Phototherapy and Biologics for Psoriasis Indian Medical PG Question 10: A 16-year-old boy presented with asymptomatic, multiple erythematous annular lesions with a collarette of scales at the periphery of the lesions present on the trunk. What is the most likely diagnosis?
- A. Pityriasis versicolor
- B. Pityriasis alba
- C. Pityriasis rosea (Correct Answer)
- D. Pityriasis rubra pilaris
Phototherapy and Biologics for Psoriasis Explanation: ### Explanation
The clinical presentation of multiple erythematous annular lesions with a characteristic **collarette of scales** at the periphery on the trunk is a classic description of **Pityriasis Rosea (PR)**.
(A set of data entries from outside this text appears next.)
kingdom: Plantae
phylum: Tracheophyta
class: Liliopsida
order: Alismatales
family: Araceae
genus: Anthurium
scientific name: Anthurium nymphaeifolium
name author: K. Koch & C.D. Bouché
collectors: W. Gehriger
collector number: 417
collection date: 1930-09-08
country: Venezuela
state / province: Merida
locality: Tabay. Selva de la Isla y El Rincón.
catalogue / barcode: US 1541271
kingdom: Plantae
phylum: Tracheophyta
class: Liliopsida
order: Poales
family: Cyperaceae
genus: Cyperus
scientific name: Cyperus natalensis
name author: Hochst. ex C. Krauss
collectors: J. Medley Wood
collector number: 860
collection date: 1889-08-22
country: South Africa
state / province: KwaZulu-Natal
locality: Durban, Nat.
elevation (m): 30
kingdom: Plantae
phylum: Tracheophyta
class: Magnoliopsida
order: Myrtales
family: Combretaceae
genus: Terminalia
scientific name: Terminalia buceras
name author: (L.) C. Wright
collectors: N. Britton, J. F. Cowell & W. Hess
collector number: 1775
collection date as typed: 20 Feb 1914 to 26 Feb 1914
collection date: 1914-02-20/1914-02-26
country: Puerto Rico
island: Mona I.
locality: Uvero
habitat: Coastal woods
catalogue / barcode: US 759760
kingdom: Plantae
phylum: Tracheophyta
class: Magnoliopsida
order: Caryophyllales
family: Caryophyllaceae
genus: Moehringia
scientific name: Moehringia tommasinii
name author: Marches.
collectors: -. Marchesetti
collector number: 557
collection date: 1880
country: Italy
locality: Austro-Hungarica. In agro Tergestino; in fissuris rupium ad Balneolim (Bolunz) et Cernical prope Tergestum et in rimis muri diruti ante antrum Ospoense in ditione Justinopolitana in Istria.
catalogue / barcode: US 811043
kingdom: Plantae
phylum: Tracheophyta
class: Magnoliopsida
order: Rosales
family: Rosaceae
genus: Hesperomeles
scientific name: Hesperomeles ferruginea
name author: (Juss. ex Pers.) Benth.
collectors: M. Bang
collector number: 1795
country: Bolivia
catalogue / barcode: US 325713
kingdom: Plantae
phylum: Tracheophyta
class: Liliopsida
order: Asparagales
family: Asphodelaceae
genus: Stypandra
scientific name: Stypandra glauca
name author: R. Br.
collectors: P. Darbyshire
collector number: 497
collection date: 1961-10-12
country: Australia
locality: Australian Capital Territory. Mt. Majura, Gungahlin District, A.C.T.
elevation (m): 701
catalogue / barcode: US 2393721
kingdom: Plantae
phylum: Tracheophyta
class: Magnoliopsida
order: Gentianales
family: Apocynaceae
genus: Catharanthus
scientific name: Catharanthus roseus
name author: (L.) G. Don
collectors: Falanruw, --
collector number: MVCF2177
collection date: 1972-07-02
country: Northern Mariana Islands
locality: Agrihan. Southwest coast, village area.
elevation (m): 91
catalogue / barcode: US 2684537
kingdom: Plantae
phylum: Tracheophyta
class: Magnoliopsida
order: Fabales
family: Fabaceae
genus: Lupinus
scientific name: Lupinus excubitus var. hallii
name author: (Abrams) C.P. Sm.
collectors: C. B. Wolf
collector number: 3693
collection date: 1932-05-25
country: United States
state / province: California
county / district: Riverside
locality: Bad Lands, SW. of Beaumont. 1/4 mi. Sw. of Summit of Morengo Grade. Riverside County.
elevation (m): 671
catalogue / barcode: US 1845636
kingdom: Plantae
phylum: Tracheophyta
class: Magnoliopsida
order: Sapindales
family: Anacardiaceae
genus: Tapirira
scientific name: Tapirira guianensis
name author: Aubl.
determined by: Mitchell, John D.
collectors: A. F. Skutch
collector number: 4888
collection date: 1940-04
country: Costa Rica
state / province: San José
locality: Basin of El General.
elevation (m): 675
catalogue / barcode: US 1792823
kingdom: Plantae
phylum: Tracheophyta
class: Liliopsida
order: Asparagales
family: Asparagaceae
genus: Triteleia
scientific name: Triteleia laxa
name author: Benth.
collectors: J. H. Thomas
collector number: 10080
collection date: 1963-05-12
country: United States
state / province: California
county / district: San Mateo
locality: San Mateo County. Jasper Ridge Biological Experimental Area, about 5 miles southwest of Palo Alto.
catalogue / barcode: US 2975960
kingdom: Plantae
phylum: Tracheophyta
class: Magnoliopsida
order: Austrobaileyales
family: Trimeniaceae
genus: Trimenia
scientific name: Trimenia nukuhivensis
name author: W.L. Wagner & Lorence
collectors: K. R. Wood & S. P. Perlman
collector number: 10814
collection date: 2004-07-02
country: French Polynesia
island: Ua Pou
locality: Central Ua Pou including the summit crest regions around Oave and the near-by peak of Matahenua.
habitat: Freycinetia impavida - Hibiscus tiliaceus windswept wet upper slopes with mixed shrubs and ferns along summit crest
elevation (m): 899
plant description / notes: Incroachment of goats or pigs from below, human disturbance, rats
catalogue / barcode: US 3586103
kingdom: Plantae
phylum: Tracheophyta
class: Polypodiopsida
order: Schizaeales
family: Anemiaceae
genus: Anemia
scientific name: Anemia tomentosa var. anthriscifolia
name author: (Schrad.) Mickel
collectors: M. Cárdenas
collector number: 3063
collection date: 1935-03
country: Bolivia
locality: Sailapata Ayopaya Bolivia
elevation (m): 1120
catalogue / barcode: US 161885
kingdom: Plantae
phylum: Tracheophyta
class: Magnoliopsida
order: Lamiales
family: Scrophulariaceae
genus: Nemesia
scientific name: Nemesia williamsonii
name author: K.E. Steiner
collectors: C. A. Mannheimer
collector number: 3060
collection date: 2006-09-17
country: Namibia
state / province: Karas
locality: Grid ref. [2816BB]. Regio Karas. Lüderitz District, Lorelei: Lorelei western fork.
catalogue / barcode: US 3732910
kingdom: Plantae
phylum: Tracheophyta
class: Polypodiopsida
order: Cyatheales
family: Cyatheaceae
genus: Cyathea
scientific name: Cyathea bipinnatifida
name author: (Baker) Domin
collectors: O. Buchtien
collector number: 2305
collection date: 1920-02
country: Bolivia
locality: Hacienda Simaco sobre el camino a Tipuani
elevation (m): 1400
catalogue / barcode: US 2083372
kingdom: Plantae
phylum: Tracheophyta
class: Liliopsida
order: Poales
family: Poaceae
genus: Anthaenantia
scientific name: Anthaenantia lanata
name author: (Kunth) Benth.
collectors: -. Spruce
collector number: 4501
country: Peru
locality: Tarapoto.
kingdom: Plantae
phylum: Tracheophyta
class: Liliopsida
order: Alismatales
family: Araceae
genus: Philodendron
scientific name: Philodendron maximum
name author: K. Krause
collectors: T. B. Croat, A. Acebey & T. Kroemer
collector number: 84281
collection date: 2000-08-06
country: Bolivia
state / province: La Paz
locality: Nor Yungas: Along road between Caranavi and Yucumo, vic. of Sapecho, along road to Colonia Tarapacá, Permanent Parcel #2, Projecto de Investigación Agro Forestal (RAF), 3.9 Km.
**Why Pityriasis Rosea is correct:**
PR is an acute, self-limiting inflammatory dermatosis, often associated with Human Herpesvirus 6 or 7 (HHV-6/7). It typically begins with a single, large **"Herald Patch"** followed by a generalized eruption of smaller oval lesions. The scales in PR are unique; they are attached at the periphery and free in the center, forming a **"collarette"** appearance. On the back, these lesions follow the lines of cleavage, creating a **"Christmas Tree"** or "Fir Tree" distribution.
**Why the other options are incorrect:**
* **Pityriasis versicolor:** Presents as hypo- or hyperpigmented macules with fine, branny (furfuraceous) scaling. It is caused by *Malassezia* and does not typically show a peripheral collarette of scales.
* **Pityriasis alba:** Commonly seen in children with atopy, presenting as ill-defined hypopigmented patches with fine scaling, usually on the face. It lacks the annular, erythematous nature of PR.
* **Pityriasis rubra pilaris (PRP):** Characterized by follicular papules on an erythematous base, "islands of sparing," and orange-red palmoplantar keratoderma. It does not present with a collarette of scales.
**High-Yield Clinical Pearls for NEET-PG:**
* **Herald Patch:** The initial lesion (seen in 80% of cases), usually larger and more scaly than subsequent lesions.
* **Hanging Curtain Sign:** When the skin is stretched across the long axis of the lesion, the scales tend to fold inwards (characteristic of PR).
* **Treatment:** Usually conservative (reassurance); antihistamines for pruritus.
* **Differential Diagnosis:** Secondary syphilis (always rule this out if lesions involve palms and soles; PR typically spares them).